The first suggestion was
making a new "individuals" index, which is ice-cream type*child/adult,
so separate the data into twice as many rows
+----------------------------------------------------------------+
| day | ice-cream_GROUP | rating | cost | size|d_adult | d_child|
|-----+-----------+--------+-------+-----+-----+-------+---------+
1. | 1 | choco_adult | 1 | 2 | 3 | 1 | 0 |
2. | 1 | hazelnut_adult | 9 | 3 | 4 | 1 | 0 |
3. | 1 | hazelnut_child | 9 | 4 | 1.4| 0 | 1 |
4. | 3 | choco_adult | 3.5 | 5 | 1.5| 1 | 0 |
5. | 3 | choco_child | 3.5 | 3 | 2 | 0 | 1 |
etc| . | ...... | . | . | ...| 1 | 0 |
+------------------------------------------------------+---------+
Is this what you mean? I don't understand how I would need to set up the fixed effects regression in order to test for differences in coefficients for adults versus children?
The second suggestion was
what if you leave the index as is, but separate child and adult
ratings into separate columns? Would that help you?
+------------------------------------------------------------------+-----------+
| day | ice-cream | rating | cost_adult | cost_child | size_adult | size_child|
|-----+-----------+--------+-------+-----+------------+------------+-----------+
1. | 1 | choco | 1 | 2 | 1 | 0 | 0 |
2. | 1 | hazelnut | 9 | 3 | 4 | 4 | 1.4 |
3. | 3 | choco | 1 | 5 | 3 | 1.5 | 2 |
etc| . | ...... | . | . | . | . | . |
+------------------------------------------------------------------------------+
Are you suggesting to run a fixed-effects regression with all independent variables (cost_adult,cost_child,size_adult,size_child)? How would I test for differences in coefficients between adults and children then? Again, a big thank you for helping me!
Best Answer
A simple but probably imperfect option for separate datasets (or even ones you don't actually have, if you at least have the necessary sample statistics) would be to construct confidence intervals and determine what level of confidence you can achieve about your coefficient estimates before the confidence intervals overlap. I've used this method once myself. It ought to tell you roughly equivalent information to that of a more formal significance test you might wish to use instead (I've found such a test elusive, personally, as has a colleague of mine with lots of experience in regression).

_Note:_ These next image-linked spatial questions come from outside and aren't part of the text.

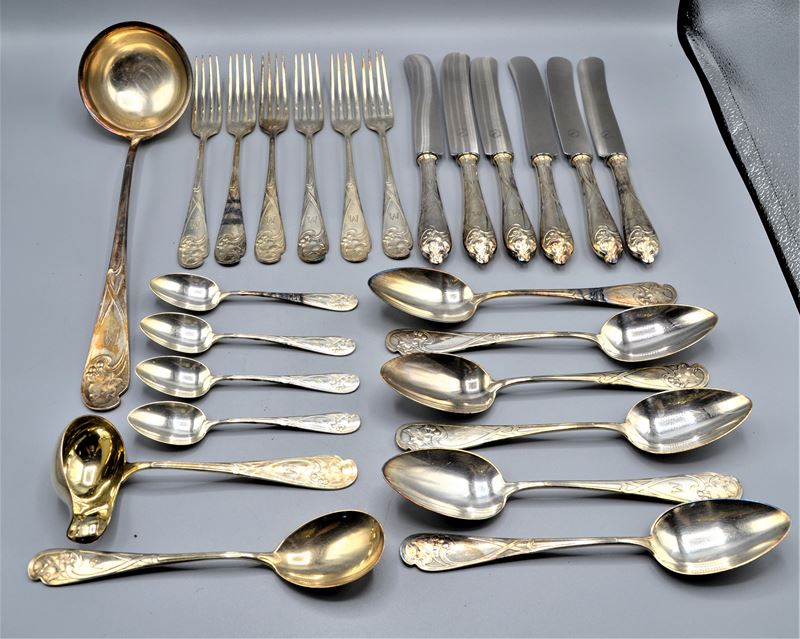
Locate an element on the screen. Image resolution: width=800 pixels, height=639 pixels. larger spoons is located at coordinates (418, 289), (658, 337), (678, 424), (466, 387), (690, 528), (464, 497).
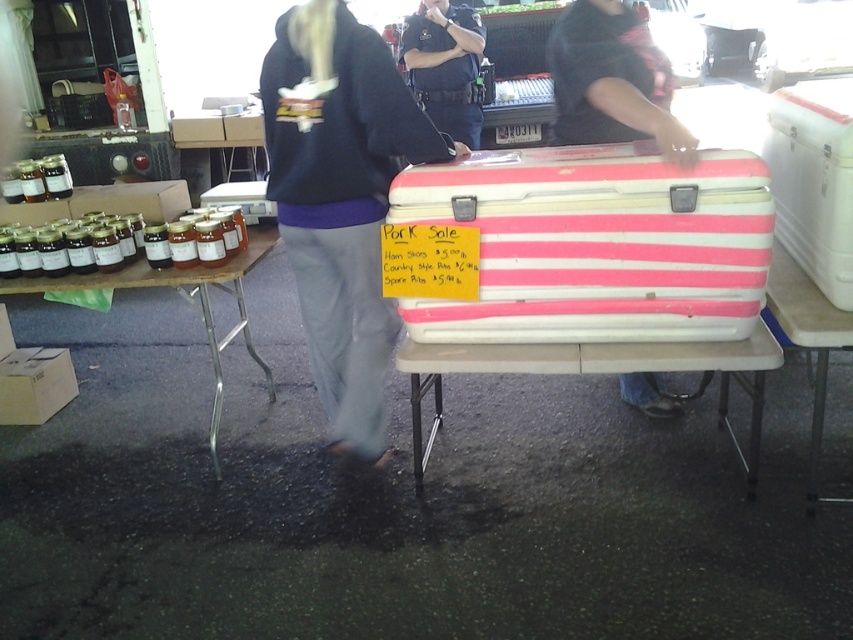
Question: Can you confirm if white plastic table at center is positioned below wooden table at lower left?

Choices:
 (A) no
 (B) yes

Answer: (B)

Question: Which point is closer to the camera taking this photo?

Choices:
 (A) (840, 289)
 (B) (648, 33)
 (C) (364, 216)

Answer: (A)

Question: Can you confirm if white plastic cooler at center is positioned above wooden table at lower left?

Choices:
 (A) no
 (B) yes

Answer: (B)

Question: Does white plastic table at center appear over white plastic cooler at center?

Choices:
 (A) no
 (B) yes

Answer: (A)

Question: Estimate the real-world distances between objects in this image. Which object is farther from the white plastic table at center?

Choices:
 (A) white plastic cooler at center
 (B) pink striped plastic cooler at center
 (C) dark blue uniform at center

Answer: (C)

Question: Which of the following is the closest to the observer?

Choices:
 (A) white plastic table at center
 (B) white plastic cooler at center

Answer: (B)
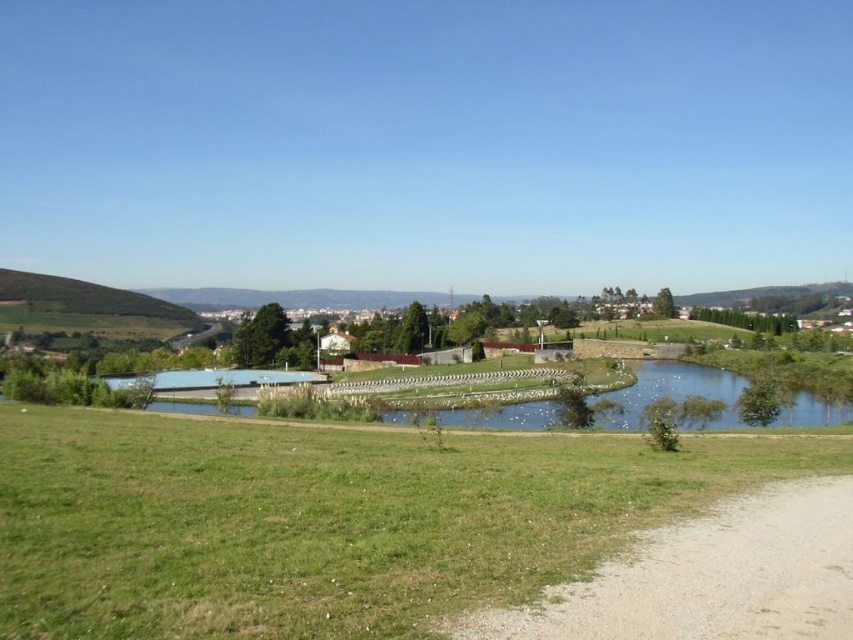
Can you confirm if gravelly dirt path at lower right is smaller than green grassy hill at left?

Indeed, gravelly dirt path at lower right has a smaller size compared to green grassy hill at left.

Who is more forward, (817, 481) or (151, 328)?

Point (817, 481) is more forward.

Locate an element on the screen. The width and height of the screenshot is (853, 640). gravelly dirt path at lower right is located at coordinates (711, 577).

Does green grassy field at lower center have a smaller size compared to gravelly dirt path at lower right?

Actually, green grassy field at lower center might be larger than gravelly dirt path at lower right.

Does green grassy field at lower center have a greater width compared to gravelly dirt path at lower right?

Yes, green grassy field at lower center is wider than gravelly dirt path at lower right.

Does point (567, 564) come farther from viewer compared to point (641, 556)?

No, it is not.

The width and height of the screenshot is (853, 640). In order to click on green grassy field at lower center in this screenshot , I will do `click(323, 522)`.

Is green grassy field at lower center above green grassy hill at left?

Incorrect, green grassy field at lower center is not positioned above green grassy hill at left.

Does green grassy field at lower center have a larger size compared to green grassy hill at left?

No.

What do you see at coordinates (323, 522) in the screenshot? This screenshot has width=853, height=640. I see `green grassy field at lower center` at bounding box center [323, 522].

Find the location of a particular element. The image size is (853, 640). green grassy field at lower center is located at coordinates (323, 522).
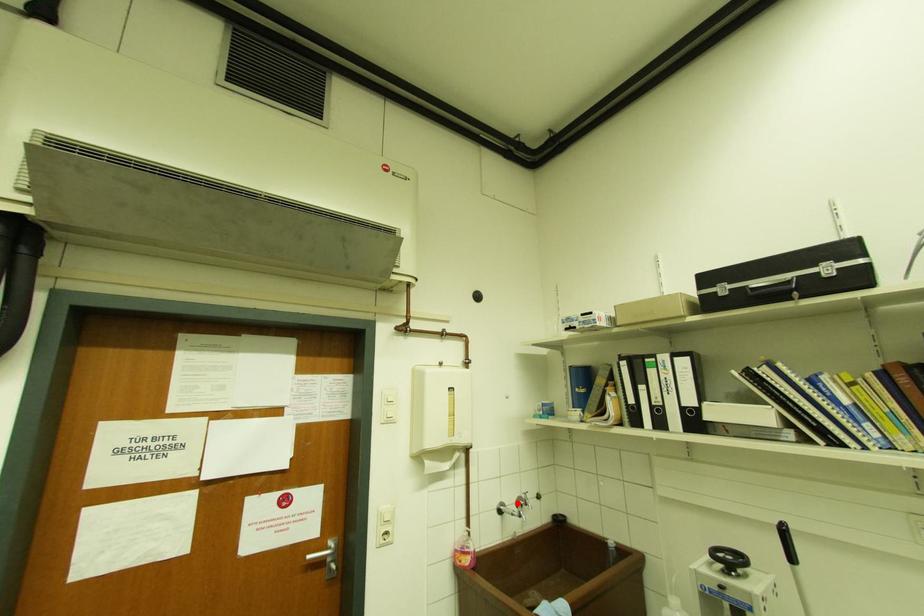
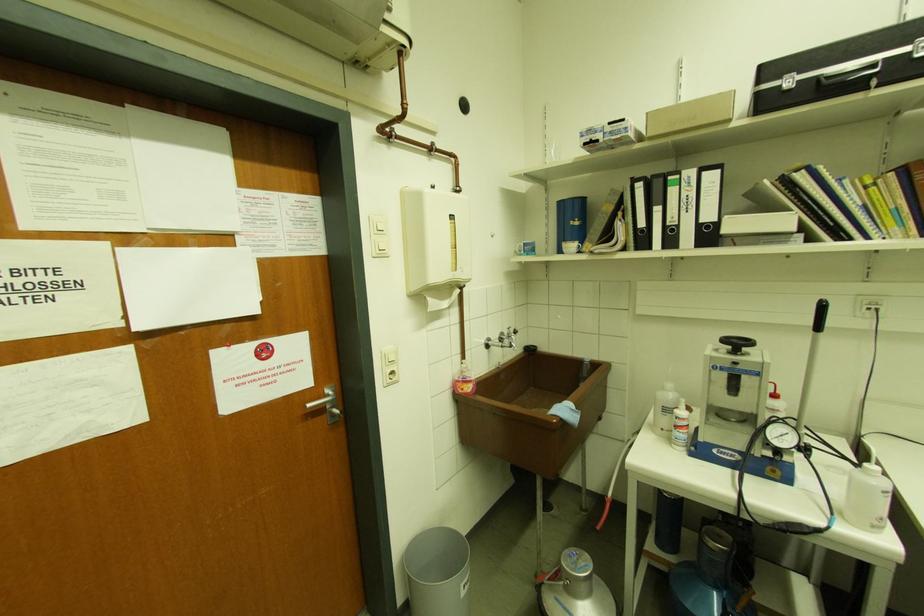
Locate, in the second image, the point that corresponds to the highlighted location in the first image.

(501, 339)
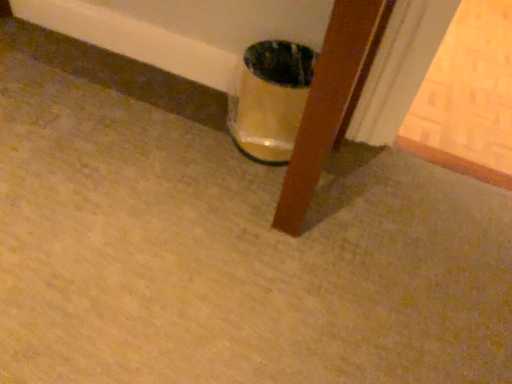
This screenshot has height=384, width=512. Describe the element at coordinates (270, 99) in the screenshot. I see `clear plastic can at center` at that location.

Identify the location of clear plastic can at center. Image resolution: width=512 pixels, height=384 pixels. (270, 99).

What is the approximate width of clear plastic can at center?

clear plastic can at center is 27.74 centimeters wide.

At what (x,y) coordinates should I click in order to perform the action: click on clear plastic can at center. Please return your answer as a coordinate pair (x, y). This screenshot has width=512, height=384. Looking at the image, I should click on (270, 99).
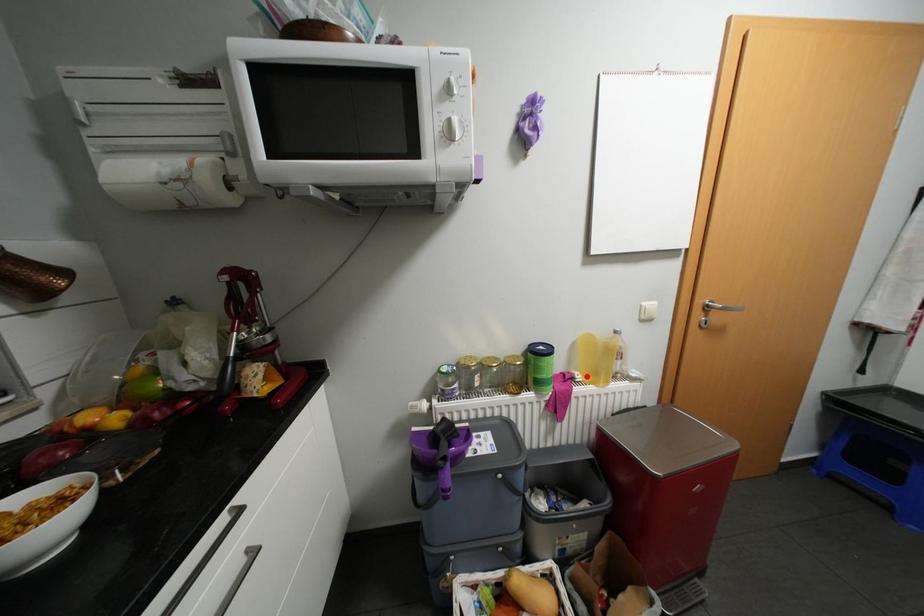
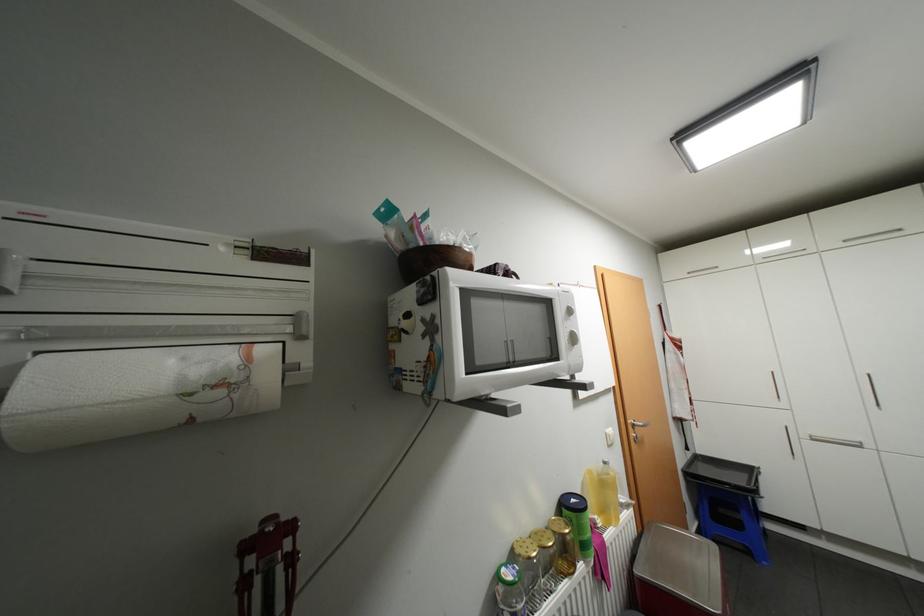
In the second image, find the point that corresponds to the highlighted location in the first image.

(606, 521)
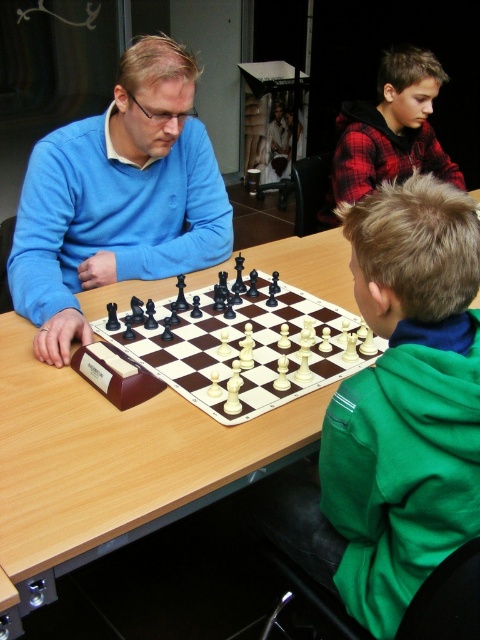
You are a photographer trying to capture a candid shot of both the matte blue sweater at left and the red plaid shirt at upper right. Based on their positions, which direction should you move your camera to include both subjects in the frame?

The matte blue sweater at left is positioned on the left side of red plaid shirt at upper right. To include both in the frame, move the camera to the left of the red plaid shirt at upper right to capture the matte blue sweater at left as well.

You are a chess player who wants to place a new chess piece on the wooden table at center. However, you notice the matte plastic chess set at center is already occupying the space. Can you place the new piece on the table without moving the existing chess set?

The wooden table at center is in front of the matte plastic chess set at center, meaning the chess set is placed on the table. Since the chess set is already occupying the space, you cannot place the new piece on the table without moving the existing chess set.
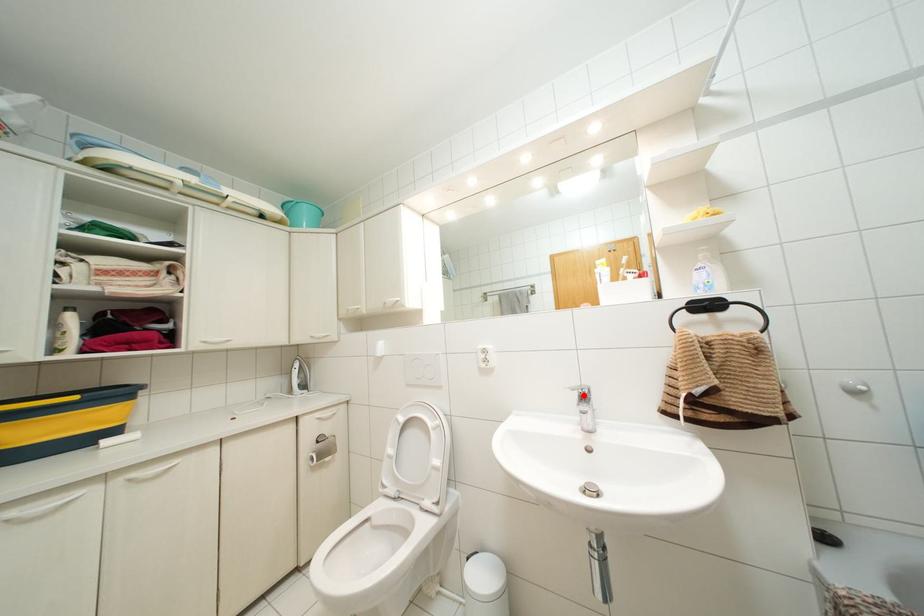
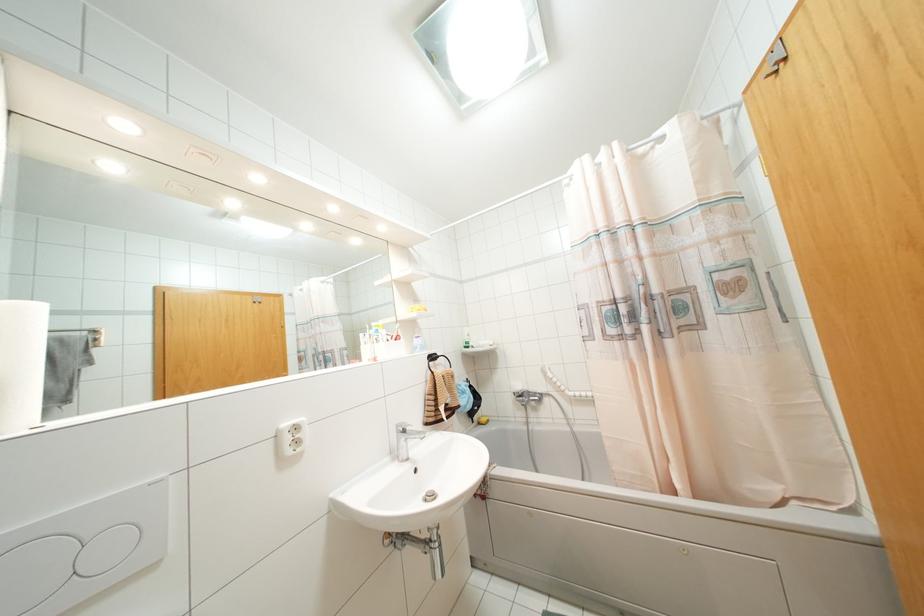
In the second image, find the point that corresponds to the highlighted location in the first image.

(404, 431)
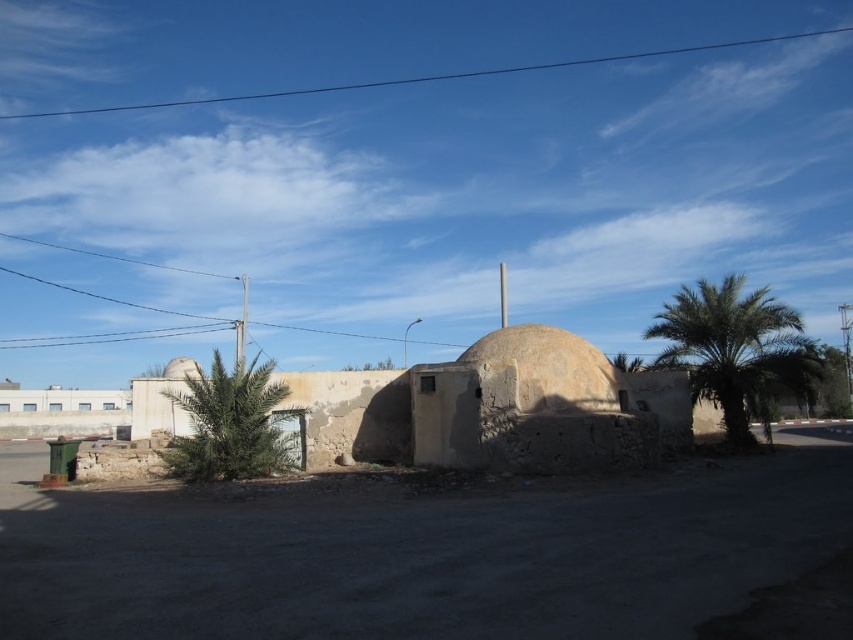
Question: Does green leafy palm tree at center appear on the left side of smooth beige dome at center?

Choices:
 (A) no
 (B) yes

Answer: (A)

Question: Which point appears farthest from the camera in this image?

Choices:
 (A) (x=590, y=371)
 (B) (x=720, y=381)

Answer: (B)

Question: Which object is the farthest from the gray stone dome at center?

Choices:
 (A) green leafy palm at right
 (B) smooth beige dome at center
 (C) green leafy palm tree at center

Answer: (B)

Question: Can you confirm if green leafy palm at right is wider than gray stone dome at center?

Choices:
 (A) yes
 (B) no

Answer: (A)

Question: Is green leafy palm tree at center thinner than smooth beige dome at center?

Choices:
 (A) yes
 (B) no

Answer: (A)

Question: Among these objects, which one is farthest from the camera?

Choices:
 (A) smooth beige dome at center
 (B) green leafy palm tree at center
 (C) gray stone dome at center

Answer: (A)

I think @DLDahly answered your question about interaction terms fairly well in his comment on your last post (which one might argue you've mostly duplicated here, which isn't accepted practice). Why not dummy-code your two age groups (if they're each homogeneous enough and not dichotomized spuriously), use this binary variable and its product with the other variable (assuming you're coding it right too, if it's nominal data), and investigate the interaction term's contribution to the model that way?
This page gives an example of dummy-coded variables and interactions toward the bottom. If both of your variables are nominal, and you have repeated measures from certain subjects, you might consider dropping the regression approach and using a mixed-design ANOVA too.